• Assignment
Within the records below is a range that opens at the line with "X153000000Y-100126000D01*" and closes at the line with "X117600000Y-114181885D01*". Return that range word for word, both ends included, and only that range.

#### Source material ####

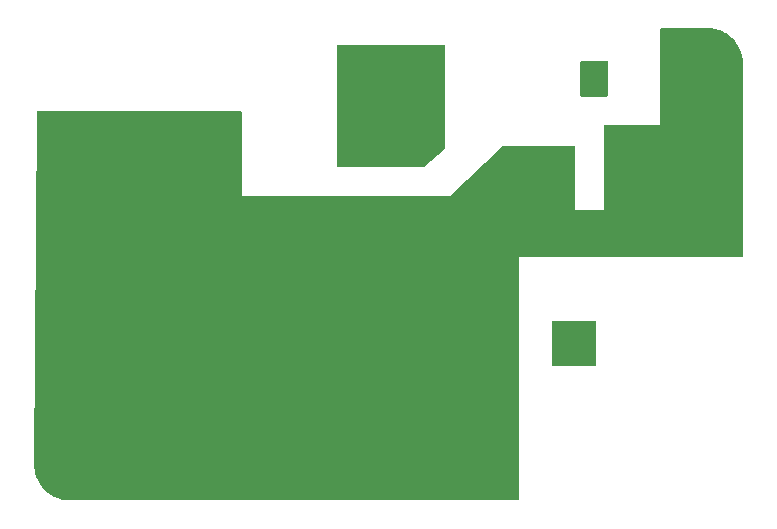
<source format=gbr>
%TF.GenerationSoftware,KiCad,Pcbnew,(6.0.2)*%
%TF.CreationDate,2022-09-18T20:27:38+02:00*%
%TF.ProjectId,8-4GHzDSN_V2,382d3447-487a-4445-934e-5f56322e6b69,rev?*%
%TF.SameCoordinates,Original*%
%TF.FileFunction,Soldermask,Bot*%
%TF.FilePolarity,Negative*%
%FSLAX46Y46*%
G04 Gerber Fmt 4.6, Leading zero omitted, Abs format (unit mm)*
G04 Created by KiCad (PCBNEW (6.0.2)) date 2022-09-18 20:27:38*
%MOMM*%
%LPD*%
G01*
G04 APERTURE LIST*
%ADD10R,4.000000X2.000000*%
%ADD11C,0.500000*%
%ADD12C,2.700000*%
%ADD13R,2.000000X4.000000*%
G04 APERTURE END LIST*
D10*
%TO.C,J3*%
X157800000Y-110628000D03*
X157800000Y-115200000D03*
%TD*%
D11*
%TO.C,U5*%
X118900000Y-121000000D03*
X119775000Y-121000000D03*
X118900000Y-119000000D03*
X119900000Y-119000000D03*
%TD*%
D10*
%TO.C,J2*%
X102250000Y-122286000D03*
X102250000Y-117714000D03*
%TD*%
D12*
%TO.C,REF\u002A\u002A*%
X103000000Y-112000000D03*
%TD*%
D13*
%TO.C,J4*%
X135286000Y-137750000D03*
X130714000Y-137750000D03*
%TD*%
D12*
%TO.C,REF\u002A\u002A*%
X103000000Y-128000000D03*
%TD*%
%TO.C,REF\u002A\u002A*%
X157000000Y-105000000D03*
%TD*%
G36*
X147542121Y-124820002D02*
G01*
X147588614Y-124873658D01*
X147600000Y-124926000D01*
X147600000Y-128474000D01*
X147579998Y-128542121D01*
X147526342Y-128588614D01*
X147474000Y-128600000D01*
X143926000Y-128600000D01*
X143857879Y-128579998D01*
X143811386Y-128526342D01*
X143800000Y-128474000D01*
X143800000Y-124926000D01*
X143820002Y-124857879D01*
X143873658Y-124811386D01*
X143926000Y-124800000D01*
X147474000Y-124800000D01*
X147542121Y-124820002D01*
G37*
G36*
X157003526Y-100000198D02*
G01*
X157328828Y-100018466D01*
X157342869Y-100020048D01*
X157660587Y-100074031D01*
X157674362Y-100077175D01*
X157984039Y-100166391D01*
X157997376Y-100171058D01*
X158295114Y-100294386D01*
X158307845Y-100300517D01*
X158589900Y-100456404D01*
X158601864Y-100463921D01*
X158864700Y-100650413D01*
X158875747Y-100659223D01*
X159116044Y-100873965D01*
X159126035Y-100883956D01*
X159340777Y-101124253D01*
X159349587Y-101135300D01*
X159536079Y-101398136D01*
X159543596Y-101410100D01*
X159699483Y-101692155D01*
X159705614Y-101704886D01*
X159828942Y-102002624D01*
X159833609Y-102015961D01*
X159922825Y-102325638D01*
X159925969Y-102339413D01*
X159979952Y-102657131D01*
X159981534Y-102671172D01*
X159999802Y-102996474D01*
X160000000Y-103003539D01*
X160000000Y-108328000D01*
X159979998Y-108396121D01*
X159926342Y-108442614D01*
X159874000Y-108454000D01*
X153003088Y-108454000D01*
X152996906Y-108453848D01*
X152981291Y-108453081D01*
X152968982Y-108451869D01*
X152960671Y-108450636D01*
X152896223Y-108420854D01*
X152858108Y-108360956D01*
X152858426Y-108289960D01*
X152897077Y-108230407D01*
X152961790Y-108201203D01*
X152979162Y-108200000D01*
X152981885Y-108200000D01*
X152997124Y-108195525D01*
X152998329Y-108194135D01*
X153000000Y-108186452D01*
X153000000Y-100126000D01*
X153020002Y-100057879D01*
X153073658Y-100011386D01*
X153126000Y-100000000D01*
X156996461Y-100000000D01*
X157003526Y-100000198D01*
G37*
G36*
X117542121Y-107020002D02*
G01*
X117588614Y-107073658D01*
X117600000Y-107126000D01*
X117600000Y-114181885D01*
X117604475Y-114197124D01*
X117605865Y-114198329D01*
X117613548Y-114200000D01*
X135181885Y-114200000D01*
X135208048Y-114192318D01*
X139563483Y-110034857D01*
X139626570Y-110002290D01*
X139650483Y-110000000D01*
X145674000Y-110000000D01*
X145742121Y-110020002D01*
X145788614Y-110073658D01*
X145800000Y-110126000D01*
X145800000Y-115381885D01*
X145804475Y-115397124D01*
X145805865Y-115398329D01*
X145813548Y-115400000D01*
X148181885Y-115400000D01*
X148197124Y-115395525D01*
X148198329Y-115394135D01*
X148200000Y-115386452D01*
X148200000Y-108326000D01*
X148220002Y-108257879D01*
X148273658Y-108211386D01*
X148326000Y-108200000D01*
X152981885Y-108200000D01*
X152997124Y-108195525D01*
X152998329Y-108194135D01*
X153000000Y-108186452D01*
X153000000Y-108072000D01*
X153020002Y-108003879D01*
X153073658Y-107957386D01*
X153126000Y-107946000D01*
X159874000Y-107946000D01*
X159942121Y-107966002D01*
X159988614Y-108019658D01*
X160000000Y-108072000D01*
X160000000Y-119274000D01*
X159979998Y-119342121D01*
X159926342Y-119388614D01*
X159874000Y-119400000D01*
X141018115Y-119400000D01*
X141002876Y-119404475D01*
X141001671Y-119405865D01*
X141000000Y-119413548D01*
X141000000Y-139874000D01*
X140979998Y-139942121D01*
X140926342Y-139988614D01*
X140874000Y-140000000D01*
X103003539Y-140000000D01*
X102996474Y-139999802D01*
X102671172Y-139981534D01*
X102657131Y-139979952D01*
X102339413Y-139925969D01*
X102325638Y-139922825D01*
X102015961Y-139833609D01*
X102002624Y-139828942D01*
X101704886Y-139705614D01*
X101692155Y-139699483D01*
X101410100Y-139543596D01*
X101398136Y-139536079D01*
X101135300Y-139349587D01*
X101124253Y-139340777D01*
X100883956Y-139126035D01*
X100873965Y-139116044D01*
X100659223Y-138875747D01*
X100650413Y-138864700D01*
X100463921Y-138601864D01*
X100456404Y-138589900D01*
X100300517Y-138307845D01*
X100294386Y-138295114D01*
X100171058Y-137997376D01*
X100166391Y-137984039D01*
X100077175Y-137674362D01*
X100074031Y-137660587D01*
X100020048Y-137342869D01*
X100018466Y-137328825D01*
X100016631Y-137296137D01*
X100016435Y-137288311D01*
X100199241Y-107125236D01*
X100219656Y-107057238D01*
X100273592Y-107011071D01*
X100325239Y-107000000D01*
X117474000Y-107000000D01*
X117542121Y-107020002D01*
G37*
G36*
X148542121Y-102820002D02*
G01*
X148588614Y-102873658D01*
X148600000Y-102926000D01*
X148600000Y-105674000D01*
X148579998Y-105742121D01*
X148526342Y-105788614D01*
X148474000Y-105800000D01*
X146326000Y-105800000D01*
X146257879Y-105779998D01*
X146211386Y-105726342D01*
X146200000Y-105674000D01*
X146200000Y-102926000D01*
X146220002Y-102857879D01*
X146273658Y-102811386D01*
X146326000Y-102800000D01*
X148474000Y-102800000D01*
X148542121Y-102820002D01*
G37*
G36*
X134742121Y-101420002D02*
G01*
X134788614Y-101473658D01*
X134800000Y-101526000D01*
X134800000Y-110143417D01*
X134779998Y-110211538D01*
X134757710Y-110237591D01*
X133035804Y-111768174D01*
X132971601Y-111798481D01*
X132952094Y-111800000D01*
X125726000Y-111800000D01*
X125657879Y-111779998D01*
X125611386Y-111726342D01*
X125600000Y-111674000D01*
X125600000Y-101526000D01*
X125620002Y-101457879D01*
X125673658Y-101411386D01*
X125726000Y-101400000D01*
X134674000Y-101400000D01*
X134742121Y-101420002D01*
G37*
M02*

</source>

####

• Result of this exercise
X153000000Y-100126000D01*
X153020002Y-100057879D01*
X153073658Y-100011386D01*
X153126000Y-100000000D01*
X156996461Y-100000000D01*
X157003526Y-100000198D01*
G37*
G36*
X117542121Y-107020002D02*
G01*
X117588614Y-107073658D01*
X117600000Y-107126000D01*
X117600000Y-114181885D01*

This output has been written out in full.